Problems to solve ->
(a) Reproduce word for word the part of the excerpt on mainframes that opens with the words containing "2. Working on" and closes with "images and videos.".
(b) Summarize the excerpt on mainframes in two sentences.

Excerpt to read ->

-- Start --

It was a small fix, but the incident highlighted something bigger. On one hand, it proved again why Mainframes remain so dominant, even in this era of Cloud and AI. Programs written 40–50 years ago still run—and they just run. Yes, the screens are black and green, but they never failed to do what they were designed to do.

I might be wrong, but I believe the Y2K (Year 2000) crisis dealt the first significant blow to the image of the Mainframe. The crisis wasn't a failure of the Mainframe itself, but a byproduct of a different era—one where programmers slashed the '19' from the YEAR and used the 'MM-DD-YY' format for date simply to save on the costs of memory. Yet, Mainframes got all the bad rap. This was further compounded by the Mainframe getting overshadowed by newer-looking, colorful, and "cooler" technologies arriving with cooler names, too. We are now at a point where many major corporations on the planet use the mainframe in some form, yet there is hardly anyone left who understands the code.

  1. The developers who built the code have now retired, and there is no one ready to take over from them to continue working on Mainframes.
  2. Working on Mainframe is considered an “uncool” job. Everyone wants to work on newer tools where they can drag and drop to build an ETL pipeline or build colorful screens with images and videos.
  3. Colleges have almost stopped teaching COBOL, JCL, and other Mainframe tools. I have not seen any coaching institutes teaching Mainframe skills either.
  4. Mainframe-related knowledge on internet forums also seems to be scarce compared to newer programming languages and tools.
  5. Libraries carry tons of books related to Cloud and AI, but hardly any related to the Mainframe.

 The AI Disconnect

Bottom line: companies are running on mainframe code, yet hardly anyone knows anything about the underlying programming language, the technology stack, or the business logic that is running behind the scenes.

-- End --

Entries ->
-- Start --

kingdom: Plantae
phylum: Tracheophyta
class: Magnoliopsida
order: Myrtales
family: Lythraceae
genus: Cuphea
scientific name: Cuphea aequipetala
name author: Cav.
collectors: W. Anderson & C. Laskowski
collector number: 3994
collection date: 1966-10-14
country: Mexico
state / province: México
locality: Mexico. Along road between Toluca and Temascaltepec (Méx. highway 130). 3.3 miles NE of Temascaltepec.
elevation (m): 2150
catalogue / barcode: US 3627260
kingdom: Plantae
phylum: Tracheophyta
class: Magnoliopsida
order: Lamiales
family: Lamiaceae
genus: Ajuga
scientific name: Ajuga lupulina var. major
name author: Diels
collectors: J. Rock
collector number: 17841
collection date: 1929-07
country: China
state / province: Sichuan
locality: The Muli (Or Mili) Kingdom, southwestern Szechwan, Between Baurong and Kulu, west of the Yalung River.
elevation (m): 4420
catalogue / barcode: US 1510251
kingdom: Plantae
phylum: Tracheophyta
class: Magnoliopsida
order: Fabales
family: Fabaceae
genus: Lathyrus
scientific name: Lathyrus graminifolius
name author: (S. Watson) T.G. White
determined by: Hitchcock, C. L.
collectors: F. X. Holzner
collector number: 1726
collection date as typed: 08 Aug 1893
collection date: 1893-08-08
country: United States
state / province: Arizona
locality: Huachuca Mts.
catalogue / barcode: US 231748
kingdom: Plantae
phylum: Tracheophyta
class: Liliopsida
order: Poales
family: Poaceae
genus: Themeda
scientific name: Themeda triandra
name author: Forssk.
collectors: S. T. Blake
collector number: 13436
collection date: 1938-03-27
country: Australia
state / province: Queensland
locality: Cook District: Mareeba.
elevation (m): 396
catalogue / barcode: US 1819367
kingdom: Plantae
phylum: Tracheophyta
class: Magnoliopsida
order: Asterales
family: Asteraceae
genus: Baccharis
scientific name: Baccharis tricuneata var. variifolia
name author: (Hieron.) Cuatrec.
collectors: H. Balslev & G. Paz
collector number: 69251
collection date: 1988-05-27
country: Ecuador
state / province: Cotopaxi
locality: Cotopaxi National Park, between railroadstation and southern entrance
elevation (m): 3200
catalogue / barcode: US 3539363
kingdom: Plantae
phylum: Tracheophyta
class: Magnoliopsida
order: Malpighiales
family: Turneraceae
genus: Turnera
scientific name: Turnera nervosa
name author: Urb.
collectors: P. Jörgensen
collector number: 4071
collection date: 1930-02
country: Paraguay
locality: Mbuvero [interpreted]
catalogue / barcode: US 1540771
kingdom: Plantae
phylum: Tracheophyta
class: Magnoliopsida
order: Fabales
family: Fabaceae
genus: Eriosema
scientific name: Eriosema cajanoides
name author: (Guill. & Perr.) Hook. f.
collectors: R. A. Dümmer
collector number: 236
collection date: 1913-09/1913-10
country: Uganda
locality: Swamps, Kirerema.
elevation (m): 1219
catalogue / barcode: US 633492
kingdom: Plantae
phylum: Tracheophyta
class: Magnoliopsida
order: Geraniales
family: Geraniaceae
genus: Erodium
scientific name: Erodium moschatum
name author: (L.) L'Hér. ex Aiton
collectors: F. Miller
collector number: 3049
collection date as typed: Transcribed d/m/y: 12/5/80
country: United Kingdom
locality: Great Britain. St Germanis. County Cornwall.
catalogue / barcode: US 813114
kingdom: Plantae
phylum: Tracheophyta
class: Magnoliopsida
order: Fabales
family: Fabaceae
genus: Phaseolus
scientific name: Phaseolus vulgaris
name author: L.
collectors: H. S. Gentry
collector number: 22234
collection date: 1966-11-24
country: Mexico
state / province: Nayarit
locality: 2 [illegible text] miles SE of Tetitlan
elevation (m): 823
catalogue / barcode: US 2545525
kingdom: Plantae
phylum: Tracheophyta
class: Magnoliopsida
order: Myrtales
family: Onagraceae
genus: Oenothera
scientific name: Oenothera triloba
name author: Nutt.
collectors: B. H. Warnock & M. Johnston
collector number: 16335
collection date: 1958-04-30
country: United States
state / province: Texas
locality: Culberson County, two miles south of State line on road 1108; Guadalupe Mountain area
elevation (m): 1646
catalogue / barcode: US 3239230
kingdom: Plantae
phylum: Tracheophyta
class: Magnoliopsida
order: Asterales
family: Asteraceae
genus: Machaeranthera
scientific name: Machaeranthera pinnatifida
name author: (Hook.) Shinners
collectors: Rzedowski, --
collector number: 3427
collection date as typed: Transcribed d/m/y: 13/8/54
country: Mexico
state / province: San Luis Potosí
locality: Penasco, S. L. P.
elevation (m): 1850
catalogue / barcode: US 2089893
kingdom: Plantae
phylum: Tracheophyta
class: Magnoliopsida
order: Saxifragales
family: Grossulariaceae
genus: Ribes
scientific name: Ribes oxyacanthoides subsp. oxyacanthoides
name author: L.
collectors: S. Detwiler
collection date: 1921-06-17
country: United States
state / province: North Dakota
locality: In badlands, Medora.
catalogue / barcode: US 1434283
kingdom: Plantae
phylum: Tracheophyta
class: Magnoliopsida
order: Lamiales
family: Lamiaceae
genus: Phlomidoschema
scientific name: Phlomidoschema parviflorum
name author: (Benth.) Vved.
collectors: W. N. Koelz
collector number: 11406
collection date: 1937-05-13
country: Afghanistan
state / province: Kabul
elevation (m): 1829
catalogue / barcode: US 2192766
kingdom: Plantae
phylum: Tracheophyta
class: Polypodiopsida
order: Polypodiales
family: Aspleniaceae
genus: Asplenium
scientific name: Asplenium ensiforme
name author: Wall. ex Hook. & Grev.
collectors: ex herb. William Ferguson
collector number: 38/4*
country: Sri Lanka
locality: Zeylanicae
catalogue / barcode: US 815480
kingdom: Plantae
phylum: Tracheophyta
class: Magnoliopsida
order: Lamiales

-- End --

Exercise answers ->
(a)
2. Working on Mainframe is considered an “uncool” job. Everyone wants to work on newer tools where they can drag and drop to build an ETL pipeline or build colorful screens with images and videos.

(b) Mainframe programs written 40–50 years ago still run reliably, but the writer believes the Y2K crisis, caused by programmers dropping the '19' from years to save on memory costs, hurt the Mainframe's image, and newer, "cooler" technologies overshadowed it further. Many major corporations now use mainframe code that hardly anyone understands, because its original developers have retired, the work is seen as "uncool," colleges have almost stopped teaching COBOL and JCL, and forums and libraries offer little Mainframe knowledge.